Como ya suponía, resulta que el barco está dentro de una corriente. Si así puede nombrarse con propiedad un flujo que ululante y rugiente llega del blanco hielo y atruena y se precipita hacia el Sur con una velocidad parecida a la caída de una catarata.
Creo que sería del todo imposible hacerse una idea cabal de mi situación. Sin embargo, predomina incluso sobre mi desesperación la curiosidad de averiguar los misterios de esas regiones espantosas, que lograría reconciliarme con el más odioso aspecto de la muerte. Es evidente que nos dirigimos velozmente hacia algún descubrimiento excitante, algún secreto que nunca deberemos compartir con nadie y cuyo conocimiento representa morir. Sin duda esta corriente nos lleva directamente al polo Sur. Forzoso es confesar que esa suposición, en apariencia tan disparatada, tiene todas las probabilidades a su favor.
La tripulación recorre la cubierta con pasos trémulos e inquietos. Pero en su expresión, en su continente hay más anhelo de esperanza que apatía de desespero.
Mientras tanto el viento sigue aún a popa y dado que navegamos a velas desplegadas, el barco a veces parece volar sobre el mar. ¡Horror de los horrores!

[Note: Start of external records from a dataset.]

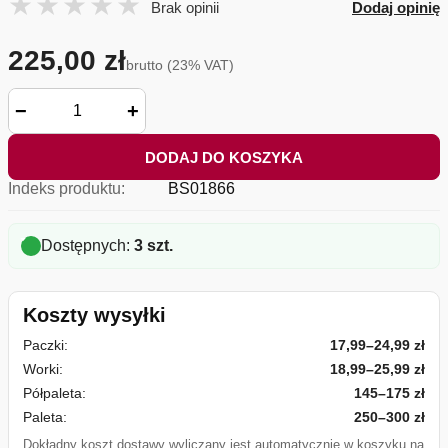
Brak opinii
Dodaj opinię
225,00 zł
brutto (23% VAT)
−
+
DODAJ DO KOSZYKA
Indeks produktu:
BS01866
Dostępnych:
3 szt.
Koszty wysyłki
Paczki:
17,99–24,99 zł
Worki:
18,99–25,99 zł
Półpaleta:
145–175 zł
Paleta:
250–300 zł
Dokładny koszt dostawy wyliczany jest automatycznie w koszyku na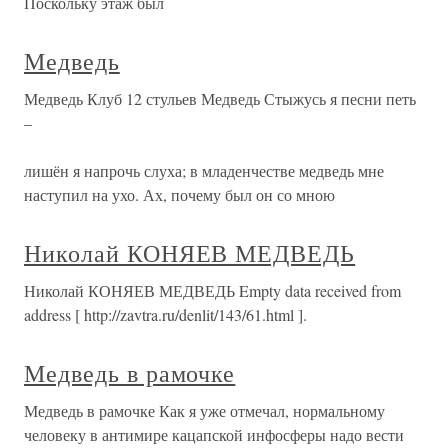
Поскольку этаж был
Медведь
Медведь Клуб 12 стульев Медведь Стыжусь я песни петь
–
лишён я напрочь слуха; в младенчестве медведь мне
наступил на ухо. Ах, почему был он со мною
Николай КОНЯЕВ МЕДВЕДЬ
Николай КОНЯЕВ МЕДВЕДЬ Empty data received from
address [ http://zavtra.ru/denlit/143/61.html ].
Медведь в рамочке
Медведь в рамочке Как я уже отмечал, нормальному
человеку в антимире кацапской инфосферы надо вести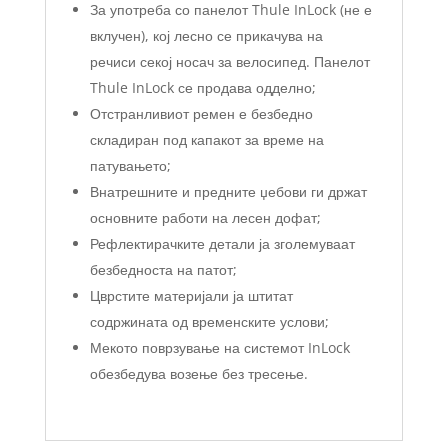
За употреба со панелот Thule InLock (не е
вклучен), кој лесно се прикачува на
речиси секој носач за велосипед. Панелот
Thule InLock се продава одделно;
Отстранливиот ремен е безбедно
складиран под капакот за време на
патувањето;
Внатрешните и предните џебови ги држат
основните работи на лесен дофат;
Рефлектирачките детали ја зголемуваат
безбедноста на патот;
Цврстите материјали ја штитат
содржината од временските услови;
Мекото поврзување на системот InLock
обезбедува возење без тресење.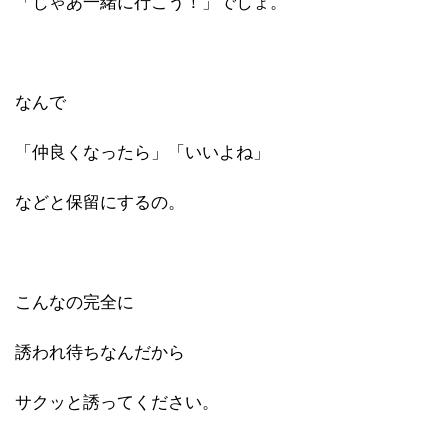
「じゃあ一緒に行こう！」でしょ。
なんで
「仲良くなったら」「いいよね」
などと保留にするの。
こんなの完全に
誘われ待ちなんだから
サクッと誘ってください。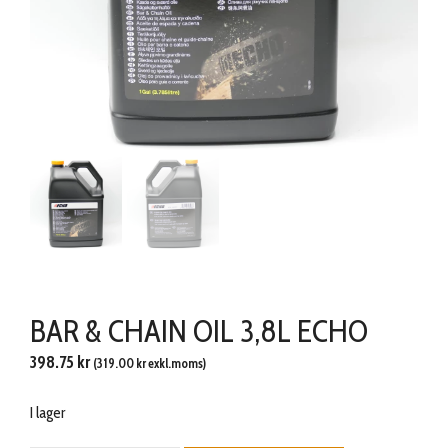
BAR & CHAIN OIL 3,8L ECHO
398.75
kr
(
319.00
kr
exkl.moms)
I lager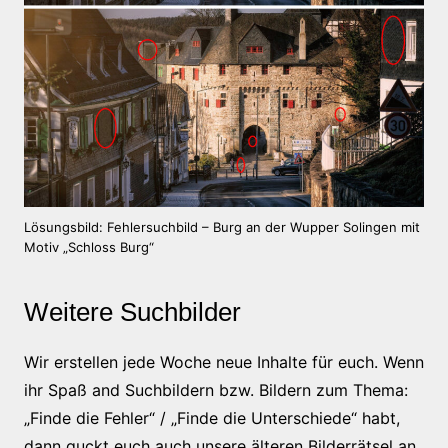
Lösungsbild: Fehlersuchbild – Burg an der Wupper Solingen mit
Motiv „Schloss Burg“
Weitere Suchbilder
Wir erstellen jede Woche neue Inhalte für euch. Wenn
ihr Spaß and Suchbildern bzw. Bildern zum Thema:
„Finde die Fehler“ / „Finde die Unterschiede“ habt,
dann guckt euch auch unsere älteren Bilderrätsel an.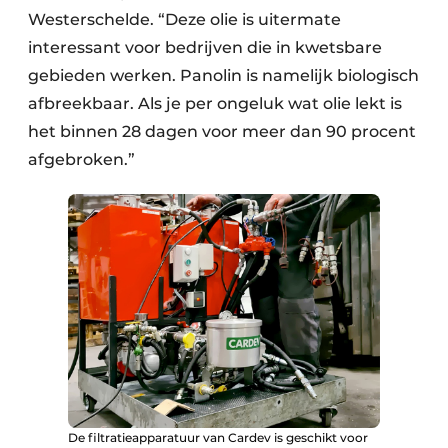
Westerschelde. “Deze olie is uitermate
interessant voor bedrijven die in kwetsbare
gebieden werken. Panolin is namelijk biologisch
afbreekbaar. Als je per ongeluk wat olie lekt is
het binnen 28 dagen voor meer dan 90 procent
afgebroken.”
De filtratieapparatuur van Cardev is geschikt voor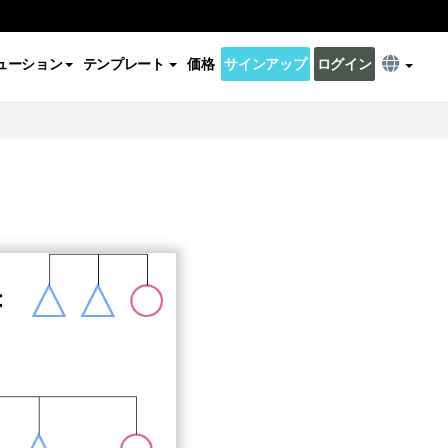
ューション
テンプレート
価格
サインアップ
ログイン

Las grandes masas de hielo nos abren paso apartándose a derecha e izquierda y empezamos a girar vertiginosamente en inmensos círculos concéntricos, dando vueltas y más vueltas, bordeando un inmenso anfiteatro, la cima de cuyas paredes se pierden en la oscuridad y en la altura. Pero ya me queda muy poco tiempo para meditar sobre mi destino. Los círculos se van estrechando rápidamente y nos estamos zambullendo enloquecedoramente en las fauces de la vorágine, entre rugidos, bramidos y el retumbar del océano y de la tempestad. ¡Todo el navío tiembla! ¡Dios mío… se hunde!…
* * *

Nota. — El Manuscrito hallado en una botella fue publicado originalmente en 1831 y hasta varios años después no conocí los mapas de Mercator, en los cuales el océano está representado como corriendo velozmente, a través de cuatro fauces y precipitándose en el golfo Polar (nórdico), para ser absorbido por las entrañas de la Tierra; el propio Polo aparece representado como un negro peñasco, elevándose a una altura prodigiosa.